Task prompt: What you return must be the full data, repeated verbatim, with no pictures in it.

Object-level change descriptions:
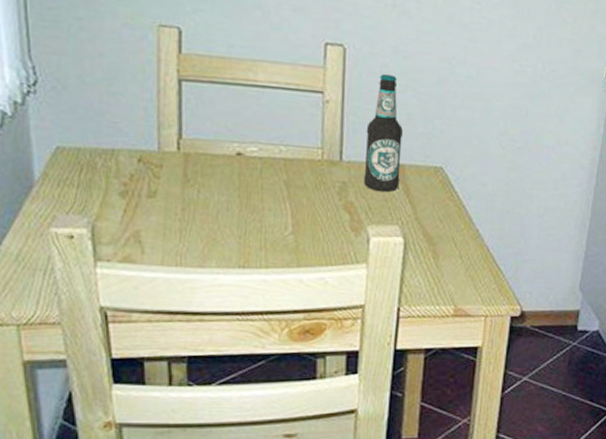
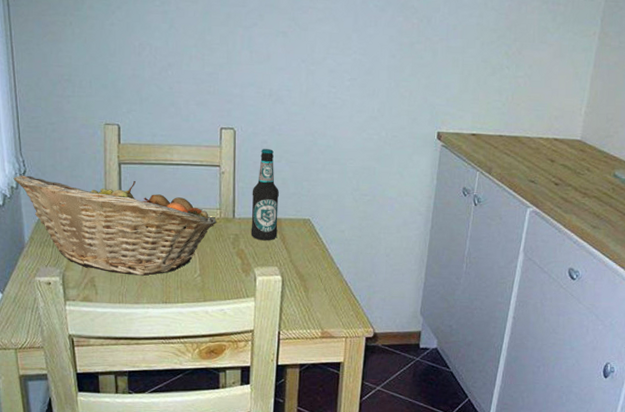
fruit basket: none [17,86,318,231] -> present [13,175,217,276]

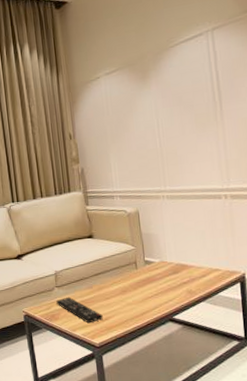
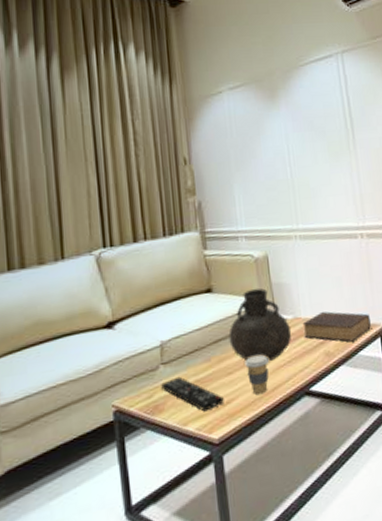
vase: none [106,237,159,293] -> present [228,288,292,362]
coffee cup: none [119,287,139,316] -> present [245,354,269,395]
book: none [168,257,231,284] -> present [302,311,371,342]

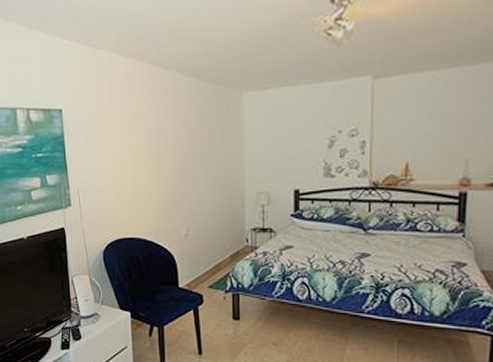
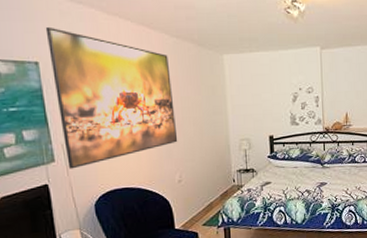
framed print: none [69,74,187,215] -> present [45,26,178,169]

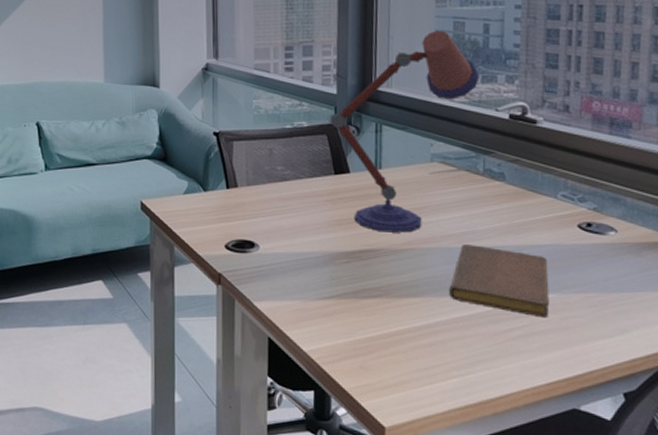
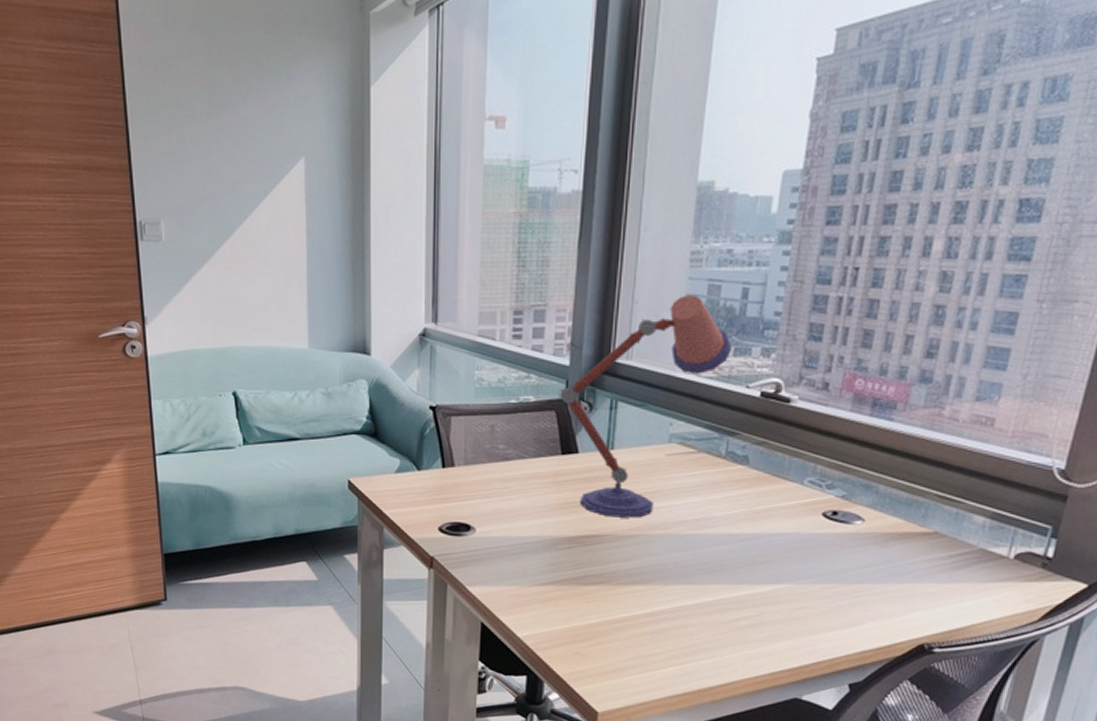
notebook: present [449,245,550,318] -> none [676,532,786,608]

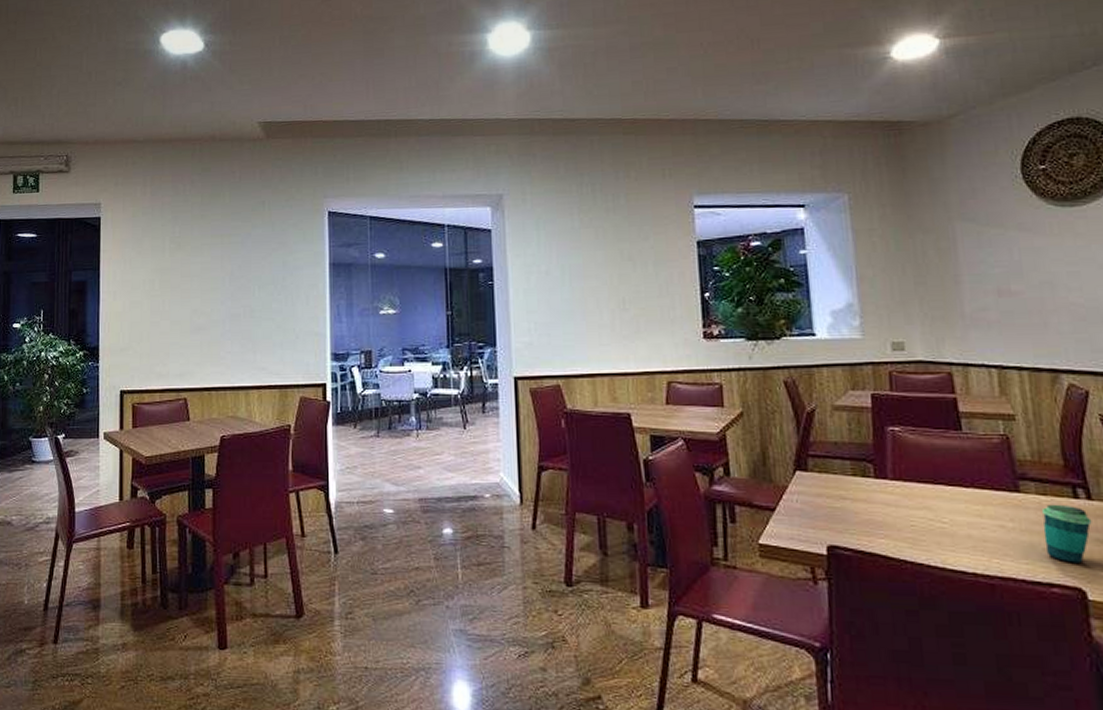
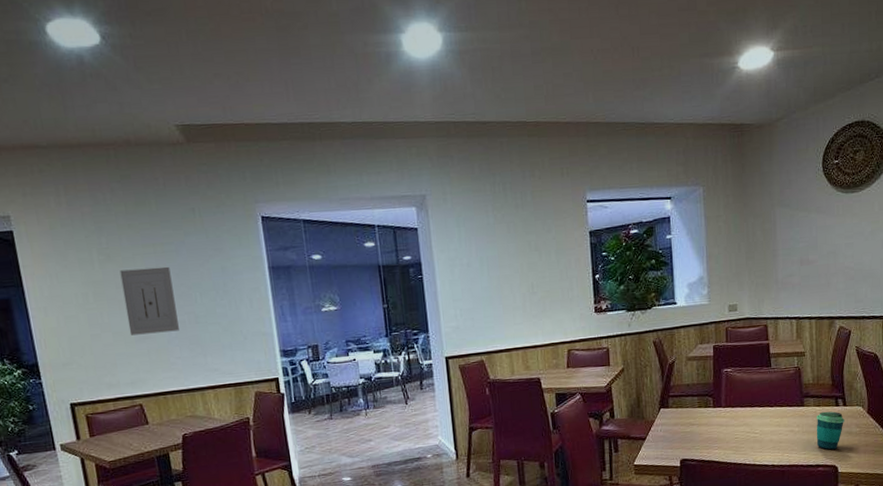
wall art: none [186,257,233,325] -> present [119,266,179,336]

Completed exercise:
fruit basket: none [17,86,318,231] -> present [13,175,217,276]

vase: none [106,237,159,293] -> present [228,288,292,362]
coffee cup: none [119,287,139,316] -> present [245,354,269,395]
book: none [168,257,231,284] -> present [302,311,371,342]

framed print: none [69,74,187,215] -> present [45,26,178,169]

notebook: present [449,245,550,318] -> none [676,532,786,608]

wall art: none [186,257,233,325] -> present [119,266,179,336]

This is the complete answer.